• _TASK BRIEF_: Render the rows below as a JSON list of strings, one string per line, omitting blank lines. Start with the line containing "left wrist: (36, 181, -37)" and go through the line containing "right hip: (248, 449, -7)", including both.

• _DATA_:
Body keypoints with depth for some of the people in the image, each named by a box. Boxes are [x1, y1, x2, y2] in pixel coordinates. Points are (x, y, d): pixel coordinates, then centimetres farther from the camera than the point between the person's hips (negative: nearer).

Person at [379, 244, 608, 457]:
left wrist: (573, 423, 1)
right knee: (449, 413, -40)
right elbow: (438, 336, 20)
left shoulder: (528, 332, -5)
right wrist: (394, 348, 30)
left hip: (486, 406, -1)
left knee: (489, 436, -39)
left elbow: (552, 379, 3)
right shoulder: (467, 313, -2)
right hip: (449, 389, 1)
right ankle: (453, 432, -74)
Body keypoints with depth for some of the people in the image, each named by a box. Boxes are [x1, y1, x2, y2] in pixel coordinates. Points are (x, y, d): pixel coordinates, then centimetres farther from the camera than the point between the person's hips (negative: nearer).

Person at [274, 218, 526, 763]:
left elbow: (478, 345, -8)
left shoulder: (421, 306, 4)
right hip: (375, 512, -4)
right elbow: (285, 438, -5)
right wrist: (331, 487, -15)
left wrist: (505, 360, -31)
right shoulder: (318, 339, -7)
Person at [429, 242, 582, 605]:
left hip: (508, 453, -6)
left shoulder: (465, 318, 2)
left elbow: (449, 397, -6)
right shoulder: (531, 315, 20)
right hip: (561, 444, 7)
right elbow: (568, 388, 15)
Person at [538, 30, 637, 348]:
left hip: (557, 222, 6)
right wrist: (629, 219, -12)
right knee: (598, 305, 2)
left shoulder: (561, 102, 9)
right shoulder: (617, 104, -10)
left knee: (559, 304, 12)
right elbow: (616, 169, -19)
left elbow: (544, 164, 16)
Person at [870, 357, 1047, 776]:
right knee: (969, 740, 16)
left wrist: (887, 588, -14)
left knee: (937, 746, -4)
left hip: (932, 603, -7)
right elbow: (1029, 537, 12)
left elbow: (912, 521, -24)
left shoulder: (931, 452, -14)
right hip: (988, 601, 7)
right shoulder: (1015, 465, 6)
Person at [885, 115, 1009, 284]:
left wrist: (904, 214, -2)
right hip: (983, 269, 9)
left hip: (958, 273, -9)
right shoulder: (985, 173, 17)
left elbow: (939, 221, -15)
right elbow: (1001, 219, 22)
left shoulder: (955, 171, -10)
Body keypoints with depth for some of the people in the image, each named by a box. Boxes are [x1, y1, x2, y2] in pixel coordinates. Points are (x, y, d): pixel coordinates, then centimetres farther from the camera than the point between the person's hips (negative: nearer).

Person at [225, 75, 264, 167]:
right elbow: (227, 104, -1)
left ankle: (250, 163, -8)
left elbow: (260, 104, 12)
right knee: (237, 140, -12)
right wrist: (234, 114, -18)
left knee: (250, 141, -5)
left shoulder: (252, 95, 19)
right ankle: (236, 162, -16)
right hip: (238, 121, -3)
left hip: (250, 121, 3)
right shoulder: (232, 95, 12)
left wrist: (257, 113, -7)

...

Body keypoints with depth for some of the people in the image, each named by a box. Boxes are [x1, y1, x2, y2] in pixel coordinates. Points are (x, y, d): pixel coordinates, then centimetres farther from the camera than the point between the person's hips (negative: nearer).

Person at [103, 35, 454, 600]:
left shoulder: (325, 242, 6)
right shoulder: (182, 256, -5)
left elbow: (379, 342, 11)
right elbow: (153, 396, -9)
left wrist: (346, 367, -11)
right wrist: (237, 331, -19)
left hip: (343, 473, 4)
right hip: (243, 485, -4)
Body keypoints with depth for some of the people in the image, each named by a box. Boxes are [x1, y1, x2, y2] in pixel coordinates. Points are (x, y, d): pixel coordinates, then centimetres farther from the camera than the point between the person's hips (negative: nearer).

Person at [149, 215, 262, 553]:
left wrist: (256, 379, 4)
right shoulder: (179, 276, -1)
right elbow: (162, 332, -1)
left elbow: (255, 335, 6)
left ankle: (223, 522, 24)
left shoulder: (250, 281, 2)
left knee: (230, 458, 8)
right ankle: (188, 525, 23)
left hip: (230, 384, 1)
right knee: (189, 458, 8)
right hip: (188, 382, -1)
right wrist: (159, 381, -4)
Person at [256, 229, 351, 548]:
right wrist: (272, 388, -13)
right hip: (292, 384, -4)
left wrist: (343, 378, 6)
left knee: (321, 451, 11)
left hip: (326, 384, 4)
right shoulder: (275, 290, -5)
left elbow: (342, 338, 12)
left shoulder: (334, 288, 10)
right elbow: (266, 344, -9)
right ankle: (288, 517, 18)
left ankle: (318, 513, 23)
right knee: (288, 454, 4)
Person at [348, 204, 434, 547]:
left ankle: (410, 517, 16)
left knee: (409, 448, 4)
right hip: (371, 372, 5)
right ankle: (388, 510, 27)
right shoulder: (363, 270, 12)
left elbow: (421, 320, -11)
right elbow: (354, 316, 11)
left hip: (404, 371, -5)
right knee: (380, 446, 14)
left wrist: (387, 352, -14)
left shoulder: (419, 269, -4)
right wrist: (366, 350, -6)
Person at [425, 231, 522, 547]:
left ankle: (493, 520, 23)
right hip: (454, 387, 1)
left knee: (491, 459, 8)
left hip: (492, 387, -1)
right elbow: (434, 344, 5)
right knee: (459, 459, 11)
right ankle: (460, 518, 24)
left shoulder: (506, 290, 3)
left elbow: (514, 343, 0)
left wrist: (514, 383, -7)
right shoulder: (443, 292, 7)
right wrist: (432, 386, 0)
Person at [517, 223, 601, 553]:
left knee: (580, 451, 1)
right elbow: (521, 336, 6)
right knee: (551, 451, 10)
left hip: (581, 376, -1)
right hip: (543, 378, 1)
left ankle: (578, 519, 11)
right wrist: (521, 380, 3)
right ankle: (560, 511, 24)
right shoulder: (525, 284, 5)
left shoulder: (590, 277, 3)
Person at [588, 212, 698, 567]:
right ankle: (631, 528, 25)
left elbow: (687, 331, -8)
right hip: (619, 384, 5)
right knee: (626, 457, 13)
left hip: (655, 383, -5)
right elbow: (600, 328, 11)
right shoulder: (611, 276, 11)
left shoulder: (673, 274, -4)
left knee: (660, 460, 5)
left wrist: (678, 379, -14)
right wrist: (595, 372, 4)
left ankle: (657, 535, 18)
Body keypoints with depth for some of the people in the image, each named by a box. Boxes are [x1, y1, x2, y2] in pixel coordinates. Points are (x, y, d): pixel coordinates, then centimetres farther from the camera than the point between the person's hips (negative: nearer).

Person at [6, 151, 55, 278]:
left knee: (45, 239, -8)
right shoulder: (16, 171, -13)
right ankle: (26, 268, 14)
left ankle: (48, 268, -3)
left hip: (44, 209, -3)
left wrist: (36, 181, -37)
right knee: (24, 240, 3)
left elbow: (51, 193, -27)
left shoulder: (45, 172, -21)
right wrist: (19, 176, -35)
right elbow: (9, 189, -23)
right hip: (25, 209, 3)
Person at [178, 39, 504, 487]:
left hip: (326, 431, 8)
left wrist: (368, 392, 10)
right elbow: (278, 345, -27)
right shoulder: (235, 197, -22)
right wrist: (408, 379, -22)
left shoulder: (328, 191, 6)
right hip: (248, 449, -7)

---

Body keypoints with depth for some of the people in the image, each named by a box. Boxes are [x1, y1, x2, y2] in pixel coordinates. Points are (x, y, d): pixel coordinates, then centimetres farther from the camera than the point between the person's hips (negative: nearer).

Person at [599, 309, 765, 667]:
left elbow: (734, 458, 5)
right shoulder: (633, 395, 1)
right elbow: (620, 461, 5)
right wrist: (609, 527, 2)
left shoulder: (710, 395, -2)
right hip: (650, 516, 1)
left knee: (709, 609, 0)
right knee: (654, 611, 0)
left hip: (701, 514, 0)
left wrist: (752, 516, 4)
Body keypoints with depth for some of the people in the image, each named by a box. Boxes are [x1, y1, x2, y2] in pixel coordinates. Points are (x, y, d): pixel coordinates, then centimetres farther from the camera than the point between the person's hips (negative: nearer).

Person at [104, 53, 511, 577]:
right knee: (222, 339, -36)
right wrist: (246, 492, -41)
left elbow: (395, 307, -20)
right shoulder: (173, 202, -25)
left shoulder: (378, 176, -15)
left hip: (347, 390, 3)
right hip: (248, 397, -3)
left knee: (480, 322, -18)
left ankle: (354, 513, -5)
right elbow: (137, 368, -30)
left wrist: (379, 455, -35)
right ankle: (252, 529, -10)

• _RESULT OF THIS EXERCISE_:
[
  "left wrist: (36, 181, -37)",
  "right knee: (24, 240, 3)",
  "left elbow: (51, 193, -27)",
  "left shoulder: (45, 172, -21)",
  "right wrist: (19, 176, -35)",
  "right elbow: (9, 189, -23)",
  "right hip: (25, 209, 3)",
  "Person at [178, 39, 504, 487]:",
  "left hip: (326, 431, 8)",
  "left wrist: (368, 392, 10)",
  "right elbow: (278, 345, -27)",
  "right shoulder: (235, 197, -22)",
  "right wrist: (408, 379, -22)",
  "left shoulder: (328, 191, 6)",
  "right hip: (248, 449, -7)"
]